By Sonya Hollins, editor
Photos by Shamiel Hollins
KALAMAZOO (MICH.)-The story goes, there was money in helping passengers carry their bags off the train. A shiny dime would be offered to any kid who took the initiative to make some money. That’s what young Leroy Paige did while growing up in Alabama. He figured one satchel, one dime. Two satchels, two dimes. The more satchels, the more dimes.

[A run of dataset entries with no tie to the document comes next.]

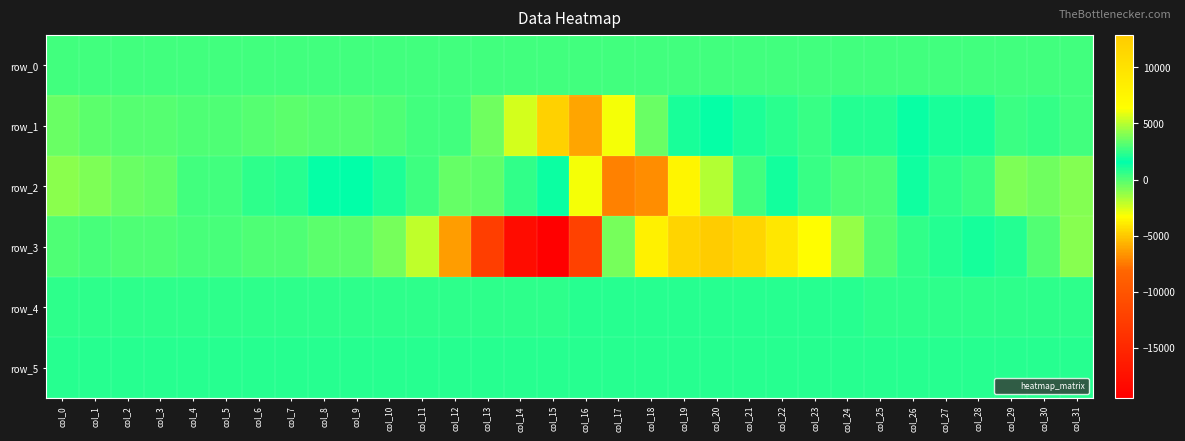

Is it true that row_2 equals 1218.4 at col_24?

False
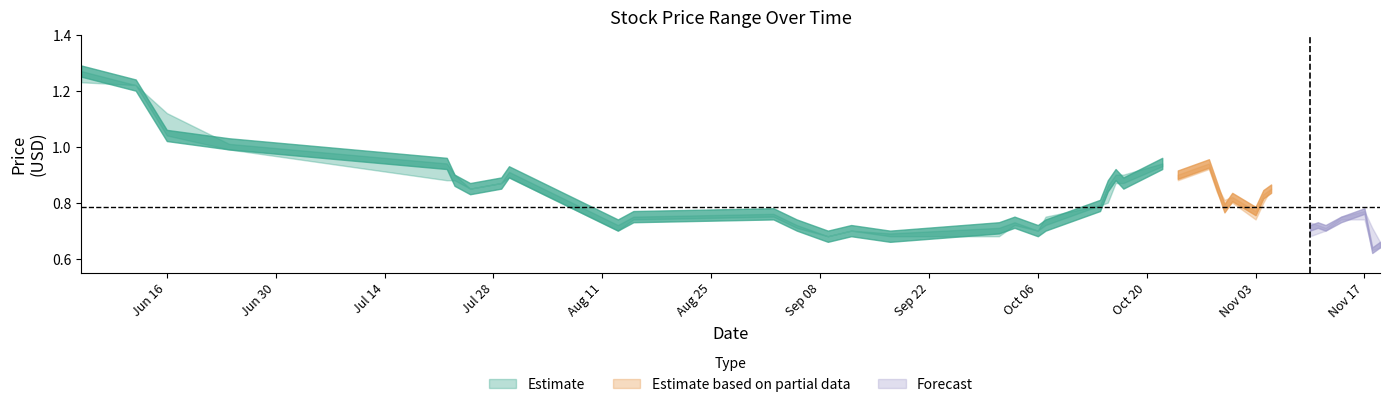

Does the chart display data point markers on the line(s)?

No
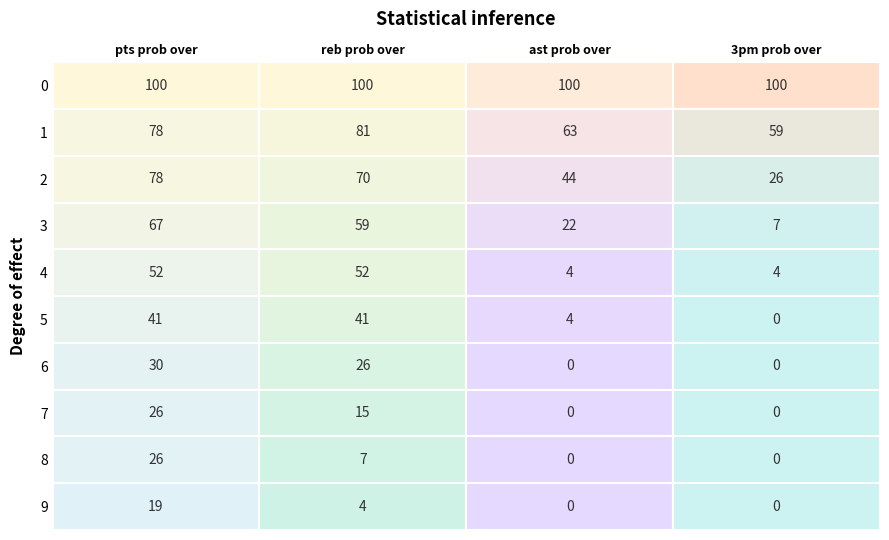

At which label is reb prob over closest to 50?

4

“So I got sticks and strings and made it so I could carry some in my arms, and tie some to the sticks. I could get up to 16 satchels at a time—that’s how I got the name, Satchel,” said storyteller and playwright Cedric Liqueur. Liqueur brought the life of Negro League Baseball great Leroy “Satchel” Paige to life during a one-man show at on August 2 at the Powell Library. Through research, family interviews and books, Liqueur said he was able to bring about a more gentler, human side of Paige that was not often seen through his public appearances.
Dozens of baseball and history buff came out to hear the performance and talk with the actor after his more than one- hour performance. Young children enjoyed Liqueur’s southern drawl and his dancing to some of Satchel’s favorite music on a real record player. He even sipped on pink lemonade, a favorite drink of Satchel’s.

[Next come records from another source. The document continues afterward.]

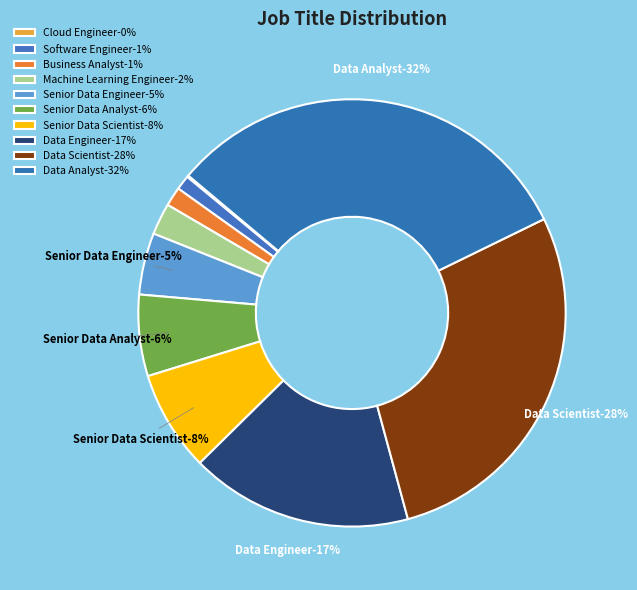

To the nearest percent, what is the average slice percentage?

10%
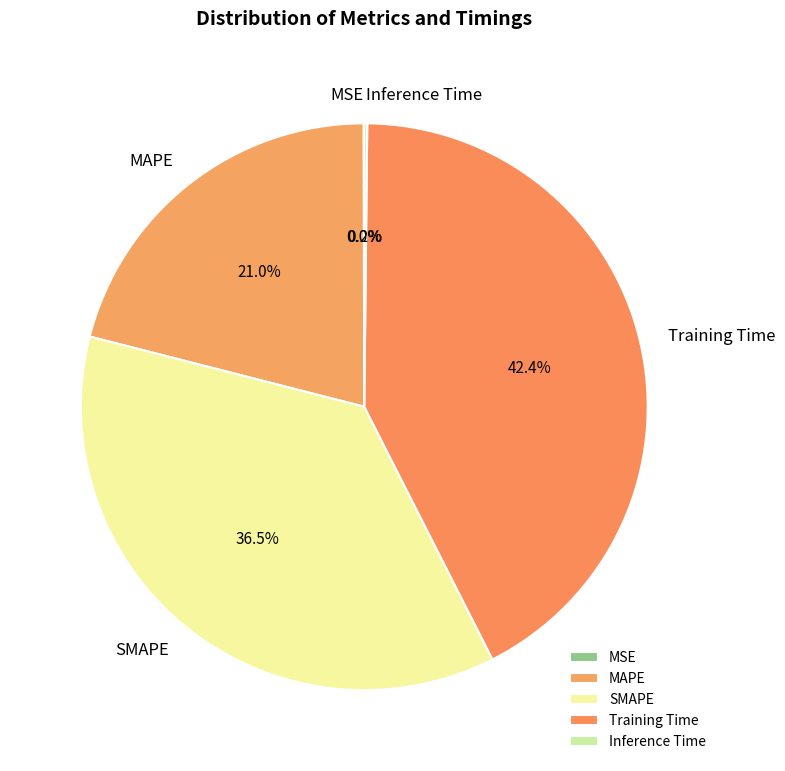

To the nearest percent, what is the difference between the SMAPE and MAPE slice percentages?

15%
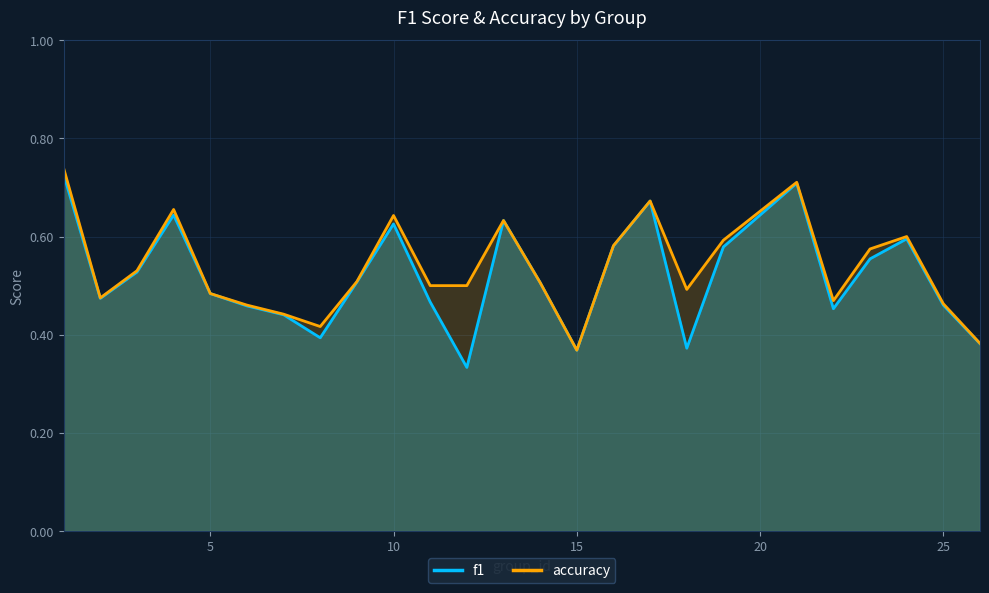

Which series has the largest range (max minus min)?

f1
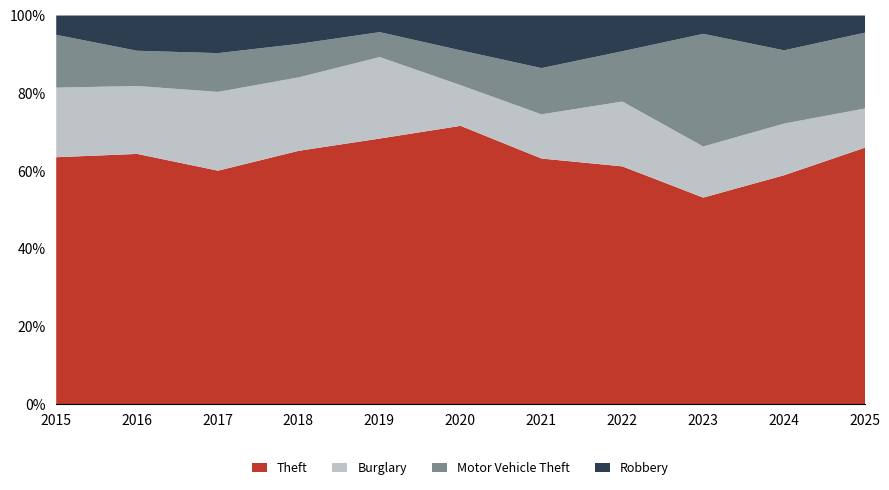

What is the total value across all series at 2018?

100.0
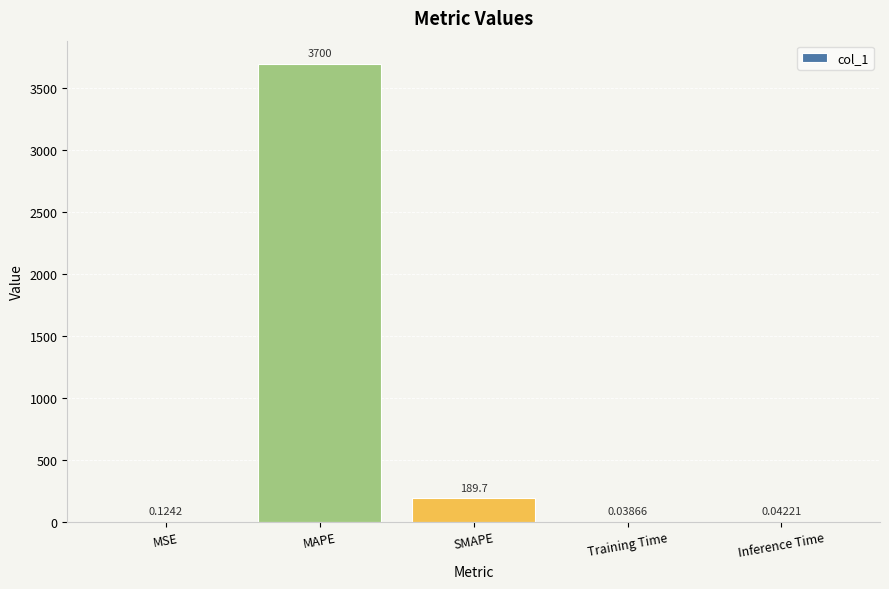

Are the bars grouped side by side (vs. stacked)?

No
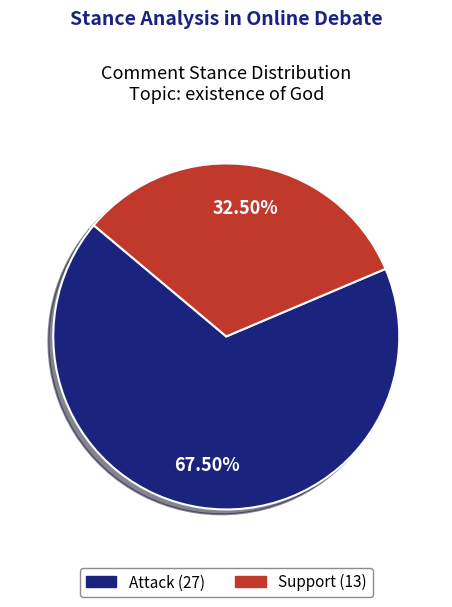

Count the number of slices in the pie.

2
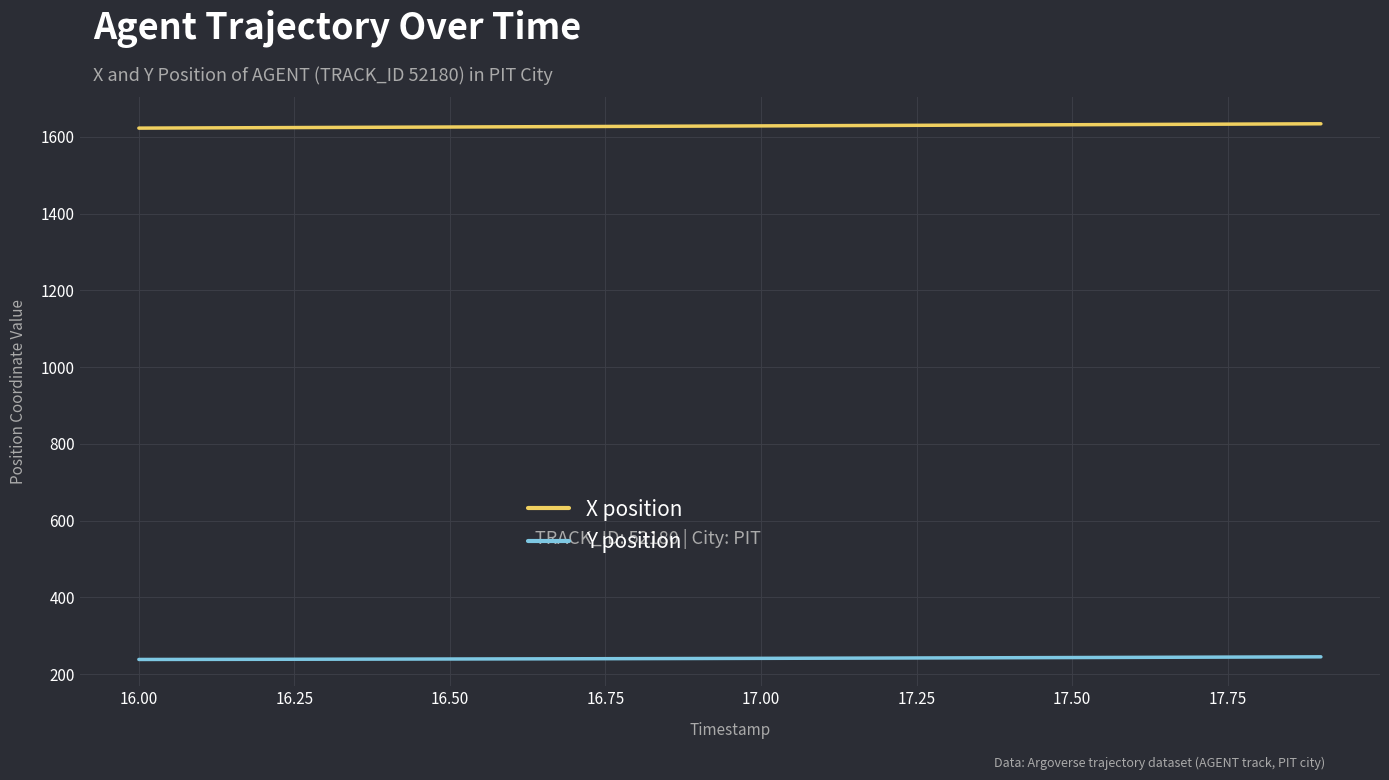

What is the smallest value displayed?

238.4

“When I first learned of (Satchel) I didn’t like him,” Liqueur said. “But once I really began researching him and talking to his family, I learned there was another part to him that the public didn’t see. He seemed sort of arrogant in many of his statements made to the press, but at home, he was a different person.”
Through slides of famous baseball players, actual music played on a record player, and other props, Liqueur shared of the life of a man who contributed much to baseball history. The playwright said he wants his audiences to not only learn about Satchel’s history as a ball player, but about how life was life for the man growing up, and growing old in baseball.
One of the lessons Liqueur wants his audience to learn is something he witnessed through his research about Satchel. “Never give up, never quit, that’s what I have come away learning about him as well,” he said.
Liqueur, a native of Texas, was trained in acting at the Royal Shakespeare Company in England. He portrays such characters as Edgar Allen Poe, Hamlet, Martin Luther King Jr., and Buffalo Soldiers. He started his traveling with Satchel in February, and will continue with the show which he also will perform at theĀ Negro League Baseball Museum in Kansas City, Mo.